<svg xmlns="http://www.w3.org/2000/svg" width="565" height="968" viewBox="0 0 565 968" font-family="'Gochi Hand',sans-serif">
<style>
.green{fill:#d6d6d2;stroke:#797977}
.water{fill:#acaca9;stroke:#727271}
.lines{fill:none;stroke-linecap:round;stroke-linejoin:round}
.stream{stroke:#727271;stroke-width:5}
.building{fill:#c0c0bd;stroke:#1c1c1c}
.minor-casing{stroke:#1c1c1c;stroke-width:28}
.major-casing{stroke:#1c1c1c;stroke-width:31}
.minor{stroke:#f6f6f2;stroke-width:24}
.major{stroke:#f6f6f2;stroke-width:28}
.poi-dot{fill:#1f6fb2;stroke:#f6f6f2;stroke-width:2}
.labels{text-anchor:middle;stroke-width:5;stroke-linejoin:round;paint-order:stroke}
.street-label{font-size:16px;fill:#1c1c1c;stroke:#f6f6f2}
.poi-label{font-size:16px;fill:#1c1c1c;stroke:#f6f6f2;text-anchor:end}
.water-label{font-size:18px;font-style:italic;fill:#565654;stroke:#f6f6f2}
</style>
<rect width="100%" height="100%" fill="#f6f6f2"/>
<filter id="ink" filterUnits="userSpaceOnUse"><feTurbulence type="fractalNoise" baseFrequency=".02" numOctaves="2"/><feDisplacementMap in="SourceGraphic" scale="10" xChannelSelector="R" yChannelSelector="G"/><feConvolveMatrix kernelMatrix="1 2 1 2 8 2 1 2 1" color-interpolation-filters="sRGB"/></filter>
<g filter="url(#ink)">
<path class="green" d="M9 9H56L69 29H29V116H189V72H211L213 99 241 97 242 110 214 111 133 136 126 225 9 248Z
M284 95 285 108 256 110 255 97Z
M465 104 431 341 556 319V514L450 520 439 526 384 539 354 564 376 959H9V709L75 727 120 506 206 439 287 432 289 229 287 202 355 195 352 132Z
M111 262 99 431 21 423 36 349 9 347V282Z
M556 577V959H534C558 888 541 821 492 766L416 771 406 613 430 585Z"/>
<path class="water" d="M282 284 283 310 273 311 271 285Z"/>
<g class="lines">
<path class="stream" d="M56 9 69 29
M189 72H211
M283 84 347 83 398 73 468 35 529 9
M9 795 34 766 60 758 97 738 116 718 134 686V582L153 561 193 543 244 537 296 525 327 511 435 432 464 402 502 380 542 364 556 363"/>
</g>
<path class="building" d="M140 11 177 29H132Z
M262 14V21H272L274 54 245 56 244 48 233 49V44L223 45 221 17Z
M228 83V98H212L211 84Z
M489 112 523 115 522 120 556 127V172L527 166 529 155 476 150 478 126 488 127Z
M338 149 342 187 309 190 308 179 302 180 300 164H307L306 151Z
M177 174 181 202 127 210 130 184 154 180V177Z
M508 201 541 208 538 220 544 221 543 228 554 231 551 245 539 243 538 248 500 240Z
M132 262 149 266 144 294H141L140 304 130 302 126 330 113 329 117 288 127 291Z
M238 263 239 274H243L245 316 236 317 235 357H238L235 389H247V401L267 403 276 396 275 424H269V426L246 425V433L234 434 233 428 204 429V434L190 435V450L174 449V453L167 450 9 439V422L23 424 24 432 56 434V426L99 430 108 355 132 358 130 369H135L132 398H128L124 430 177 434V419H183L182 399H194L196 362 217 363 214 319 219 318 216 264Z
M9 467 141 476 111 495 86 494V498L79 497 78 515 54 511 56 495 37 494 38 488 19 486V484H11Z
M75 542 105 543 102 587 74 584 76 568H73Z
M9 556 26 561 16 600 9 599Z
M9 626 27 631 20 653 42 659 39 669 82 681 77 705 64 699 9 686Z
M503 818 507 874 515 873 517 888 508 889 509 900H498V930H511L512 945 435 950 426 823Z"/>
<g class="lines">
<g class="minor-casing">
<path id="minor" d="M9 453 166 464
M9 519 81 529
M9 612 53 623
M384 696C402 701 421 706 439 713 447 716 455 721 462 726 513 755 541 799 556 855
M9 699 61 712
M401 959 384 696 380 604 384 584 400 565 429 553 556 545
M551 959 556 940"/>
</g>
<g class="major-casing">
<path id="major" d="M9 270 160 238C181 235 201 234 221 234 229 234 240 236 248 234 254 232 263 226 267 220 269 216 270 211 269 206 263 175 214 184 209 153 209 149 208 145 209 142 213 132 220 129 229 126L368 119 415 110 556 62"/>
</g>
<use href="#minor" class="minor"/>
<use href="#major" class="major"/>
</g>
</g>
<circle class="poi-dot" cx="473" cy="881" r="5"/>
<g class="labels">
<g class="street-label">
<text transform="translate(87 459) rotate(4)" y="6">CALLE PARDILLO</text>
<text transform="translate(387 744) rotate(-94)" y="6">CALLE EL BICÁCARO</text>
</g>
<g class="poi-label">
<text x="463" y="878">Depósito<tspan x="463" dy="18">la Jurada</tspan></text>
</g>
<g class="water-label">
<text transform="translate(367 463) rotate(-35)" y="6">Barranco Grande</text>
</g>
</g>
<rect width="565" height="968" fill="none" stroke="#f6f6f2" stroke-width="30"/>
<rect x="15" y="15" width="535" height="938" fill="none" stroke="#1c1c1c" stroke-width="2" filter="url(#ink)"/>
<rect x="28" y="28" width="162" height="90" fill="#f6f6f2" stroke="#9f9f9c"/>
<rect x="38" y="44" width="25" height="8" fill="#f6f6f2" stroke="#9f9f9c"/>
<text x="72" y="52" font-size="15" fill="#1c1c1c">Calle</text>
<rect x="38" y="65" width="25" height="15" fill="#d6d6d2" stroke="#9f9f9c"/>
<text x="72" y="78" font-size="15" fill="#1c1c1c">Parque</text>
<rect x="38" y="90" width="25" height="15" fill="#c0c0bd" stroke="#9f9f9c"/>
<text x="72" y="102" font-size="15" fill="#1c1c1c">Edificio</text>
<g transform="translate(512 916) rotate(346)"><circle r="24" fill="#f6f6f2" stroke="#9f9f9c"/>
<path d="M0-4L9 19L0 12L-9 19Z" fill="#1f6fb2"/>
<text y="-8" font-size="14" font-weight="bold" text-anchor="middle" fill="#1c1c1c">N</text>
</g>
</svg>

···

## About this exercise
Write the records out once more. Change nothing.

## Result
<svg xmlns="http://www.w3.org/2000/svg" width="565" height="968" viewBox="0 0 565 968" font-family="'Gochi Hand',sans-serif">
<style>
.green{fill:#d6d6d2;stroke:#797977}
.water{fill:#acaca9;stroke:#727271}
.lines{fill:none;stroke-linecap:round;stroke-linejoin:round}
.stream{stroke:#727271;stroke-width:5}
.building{fill:#c0c0bd;stroke:#1c1c1c}
.minor-casing{stroke:#1c1c1c;stroke-width:28}
.major-casing{stroke:#1c1c1c;stroke-width:31}
.minor{stroke:#f6f6f2;stroke-width:24}
.major{stroke:#f6f6f2;stroke-width:28}
.poi-dot{fill:#1f6fb2;stroke:#f6f6f2;stroke-width:2}
.labels{text-anchor:middle;stroke-width:5;stroke-linejoin:round;paint-order:stroke}
.street-label{font-size:16px;fill:#1c1c1c;stroke:#f6f6f2}
.poi-label{font-size:16px;fill:#1c1c1c;stroke:#f6f6f2;text-anchor:end}
.water-label{font-size:18px;font-style:italic;fill:#565654;stroke:#f6f6f2}
</style>
<rect width="100%" height="100%" fill="#f6f6f2"/>
<filter id="ink" filterUnits="userSpaceOnUse"><feTurbulence type="fractalNoise" baseFrequency=".02" numOctaves="2"/><feDisplacementMap in="SourceGraphic" scale="10" xChannelSelector="R" yChannelSelector="G"/><feConvolveMatrix kernelMatrix="1 2 1 2 8 2 1 2 1" color-interpolation-filters="sRGB"/></filter>
<g filter="url(#ink)">
<path class="green" d="M9 9H56L69 29H29V116H189V72H211L213 99 241 97 242 110 214 111 133 136 126 225 9 248Z
M284 95 285 108 256 110 255 97Z
M465 104 431 341 556 319V514L450 520 439 526 384 539 354 564 376 959H9V709L75 727 120 506 206 439 287 432 289 229 287 202 355 195 352 132Z
M111 262 99 431 21 423 36 349 9 347V282Z
M556 577V959H534C558 888 541 821 492 766L416 771 406 613 430 585Z"/>
<path class="water" d="M282 284 283 310 273 311 271 285Z"/>
<g class="lines">
<path class="stream" d="M56 9 69 29
M189 72H211
M283 84 347 83 398 73 468 35 529 9
M9 795 34 766 60 758 97 738 116 718 134 686V582L153 561 193 543 244 537 296 525 327 511 435 432 464 402 502 380 542 364 556 363"/>
</g>
<path class="building" d="M140 11 177 29H132Z
M262 14V21H272L274 54 245 56 244 48 233 49V44L223 45 221 17Z
M228 83V98H212L211 84Z
M489 112 523 115 522 120 556 127V172L527 166 529 155 476 150 478 126 488 127Z
M338 149 342 187 309 190 308 179 302 180 300 164H307L306 151Z
M177 174 181 202 127 210 130 184 154 180V177Z
M508 201 541 208 538 220 544 221 543 228 554 231 551 245 539 243 538 248 500 240Z
M132 262 149 266 144 294H141L140 304 130 302 126 330 113 329 117 288 127 291Z
M238 263 239 274H243L245 316 236 317 235 357H238L235 389H247V401L267 403 276 396 275 424H269V426L246 425V433L234 434 233 428 204 429V434L190 435V450L174 449V453L167 450 9 439V422L23 424 24 432 56 434V426L99 430 108 355 132 358 130 369H135L132 398H128L124 430 177 434V419H183L182 399H194L196 362 217 363 214 319 219 318 216 264Z
M9 467 141 476 111 495 86 494V498L79 497 78 515 54 511 56 495 37 494 38 488 19 486V484H11Z
M75 542 105 543 102 587 74 584 76 568H73Z
M9 556 26 561 16 600 9 599Z
M9 626 27 631 20 653 42 659 39 669 82 681 77 705 64 699 9 686Z
M503 818 507 874 515 873 517 888 508 889 509 900H498V930H511L512 945 435 950 426 823Z"/>
<g class="lines">
<g class="minor-casing">
<path id="minor" d="M9 453 166 464
M9 519 81 529
M9 612 53 623
M384 696C402 701 421 706 439 713 447 716 455 721 462 726 513 755 541 799 556 855
M9 699 61 712
M401 959 384 696 380 604 384 584 400 565 429 553 556 545
M551 959 556 940"/>
</g>
<g class="major-casing">
<path id="major" d="M9 270 160 238C181 235 201 234 221 234 229 234 240 236 248 234 254 232 263 226 267 220 269 216 270 211 269 206 263 175 214 184 209 153 209 149 208 145 209 142 213 132 220 129 229 126L368 119 415 110 556 62"/>
</g>
<use href="#minor" class="minor"/>
<use href="#major" class="major"/>
</g>
</g>
<circle class="poi-dot" cx="473" cy="881" r="5"/>
<g class="labels">
<g class="street-label">
<text transform="translate(87 459) rotate(4)" y="6">CALLE PARDILLO</text>
<text transform="translate(387 744) rotate(-94)" y="6">CALLE EL BICÁCARO</text>
</g>
<g class="poi-label">
<text x="463" y="878">Depósito<tspan x="463" dy="18">la Jurada</tspan></text>
</g>
<g class="water-label">
<text transform="translate(367 463) rotate(-35)" y="6">Barranco Grande</text>
</g>
</g>
<rect width="565" height="968" fill="none" stroke="#f6f6f2" stroke-width="30"/>
<rect x="15" y="15" width="535" height="938" fill="none" stroke="#1c1c1c" stroke-width="2" filter="url(#ink)"/>
<rect x="28" y="28" width="162" height="90" fill="#f6f6f2" stroke="#9f9f9c"/>
<rect x="38" y="44" width="25" height="8" fill="#f6f6f2" stroke="#9f9f9c"/>
<text x="72" y="52" font-size="15" fill="#1c1c1c">Calle</text>
<rect x="38" y="65" width="25" height="15" fill="#d6d6d2" stroke="#9f9f9c"/>
<text x="72" y="78" font-size="15" fill="#1c1c1c">Parque</text>
<rect x="38" y="90" width="25" height="15" fill="#c0c0bd" stroke="#9f9f9c"/>
<text x="72" y="102" font-size="15" fill="#1c1c1c">Edificio</text>
<g transform="translate(512 916) rotate(346)"><circle r="24" fill="#f6f6f2" stroke="#9f9f9c"/>
<path d="M0-4L9 19L0 12L-9 19Z" fill="#1f6fb2"/>
<text y="-8" font-size="14" font-weight="bold" text-anchor="middle" fill="#1c1c1c">N</text>
</g>
</svg>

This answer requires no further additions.